» ACTIVITY LIST
1. Name every namespace prefix that the SolRDF discussion mentions.
2. Please quote the SolRDF discussion word for word, starting with "I have to read" and going on through "results in SPARQL-results?".
3. Write what comes next in the SolRDF discussion, picking up after its final sentence.

» READING PASSAGE
------------------------------------------------------------------------

I have to read again your proposal and then investigate what kind of impacts it should have on the existing code. In the meantime a question: let's suppose we changed the schema in such way. What kind of queries are you issuing to SolRDF? I think, using plain SPARQL, you won't get any benefit from such schema. Do you want to use Solr built-in parsers and get results in SPARQL-results?
Thanks again
BTW: I created a user list on google. If you want feel free to join us. We could discuss about this thing also with other (few at the moment) users.
@ahagenbruch I'm moving the discussion back here as these are concrete implementation details. Two doubts:
Field name
You said, in your proposal:
What about the prefix? In your schema example we have a skos:notation and ok, skos is a widely used / standard namespace. But what about custom namespaces? It doesn't sound good to index something like:
because "pippo" could be known only at index time; at query time you couldn't be aware about prefixes I previously used in indexing or, you could use the same namespace mapped with a different prefix (e.g. pluto:mynote at query time and pippo:mynote at index time, where pippo and pluto points to the same namespace URI)

------------------------------------------------------------------------

» DATA PROVIDED

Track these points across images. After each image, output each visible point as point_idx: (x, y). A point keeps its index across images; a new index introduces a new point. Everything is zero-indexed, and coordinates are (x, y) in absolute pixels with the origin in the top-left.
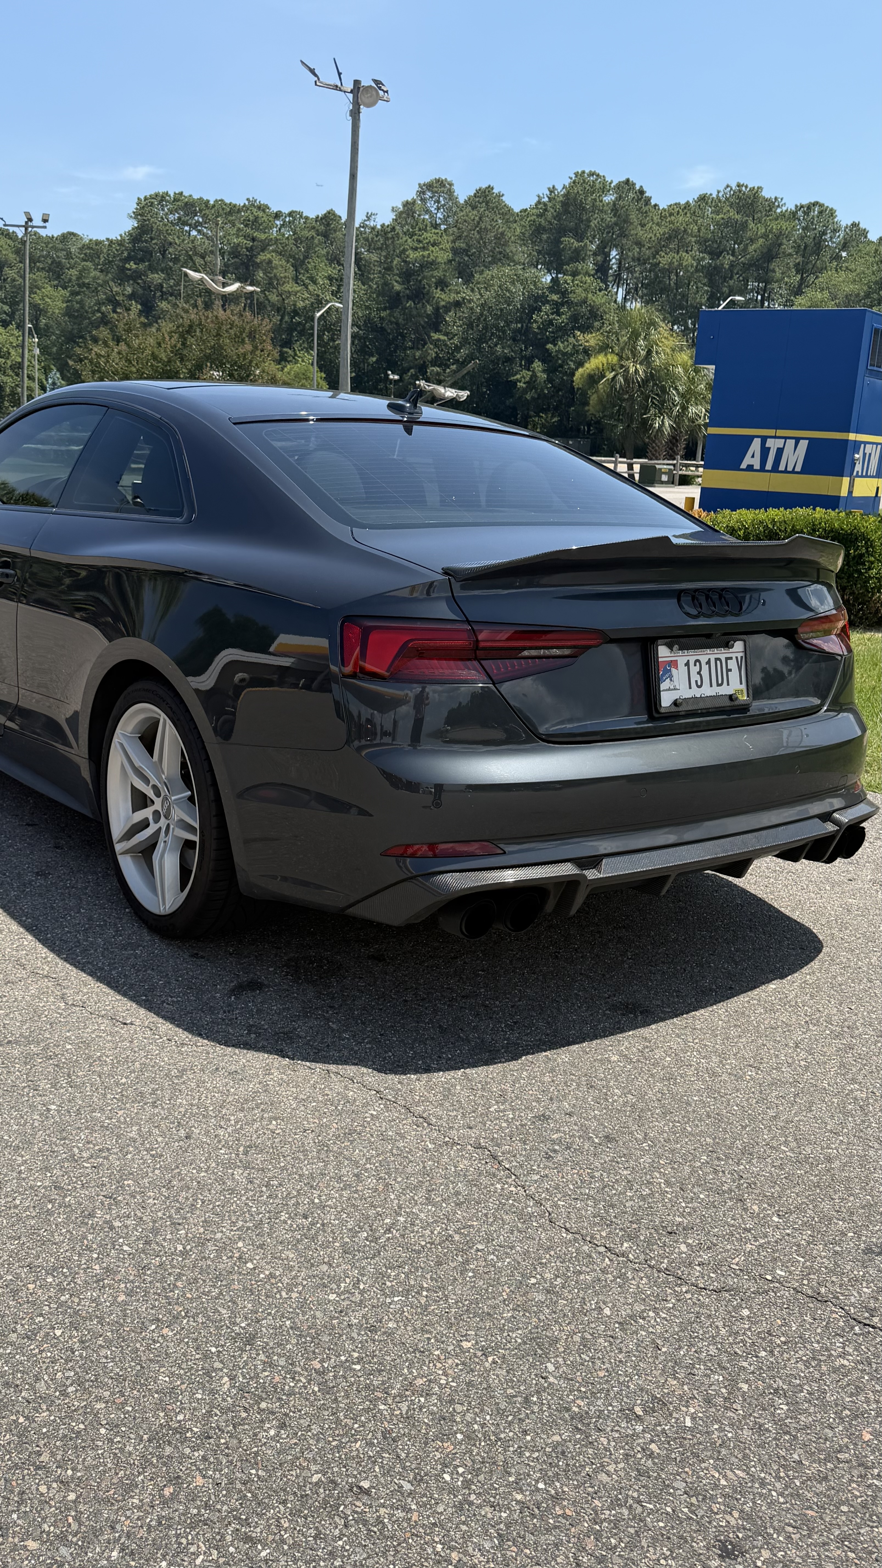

------------------------------------------------------------------------

» ANSWERS BY ITEM NUMBER
1. skos, pippo, pluto

2.
I have to read again your proposal and then investigate what kind of impacts it should have on the existing code. In the meantime a question: let's suppose we changed the schema in such way. What kind of queries are you issuing to SolRDF? I think, using plain SPARQL, you won't get any benefit from such schema. Do you want to use Solr built-in parsers and get results in SPARQL-results?

3.
Multivalued fields
You said
We make the general assumption that all fields can have multiple values
Why? Each triple (i.e. each document) will have exactly one value for the object field, regardless the schema we will use. Am I missing something about your proposal?
Am 18.05.15 um 15:11 schrieb Andrea Gazzarini:
Hi Andrea,
You said, in your proposal:
|prefix_predicateName[_datatype][_lang] |
What about the prefix? In your schema example we have a skos:notation and ok, skos is a widely used / standard namespace. But what about custom namespaces? It doesn't sound good to index something like:
|pippo_mynote_xsd_string |
because "pippo" could be known only at index time; at query time you couldn't be aware about prefixes I previously used in indexing or, you could use the same namespace mapped with a different prefix (e.g. pluto:mynote at query time and pippo:mynote at index time, where pippo and pluto points to the same namespace URI)
I see your point, but I had these two use cases in mind when I wrote the proposal:
- Fielded search: The user wants to search on a specific field instead of on an aggregated field for 'simple search'. In most cases this would be done in an advanced search form in the front end where the user doesn't have to know about the actual field name in the index but sees a field name for general consumption (e.g. 'dcterms_title_xsd_string' vs. 'Title'). The same would hold true if you exposed the document search via an API. It would be your responsibility to document the field names (possibly having a mapping in your API to more readable names to make them more developer friendly).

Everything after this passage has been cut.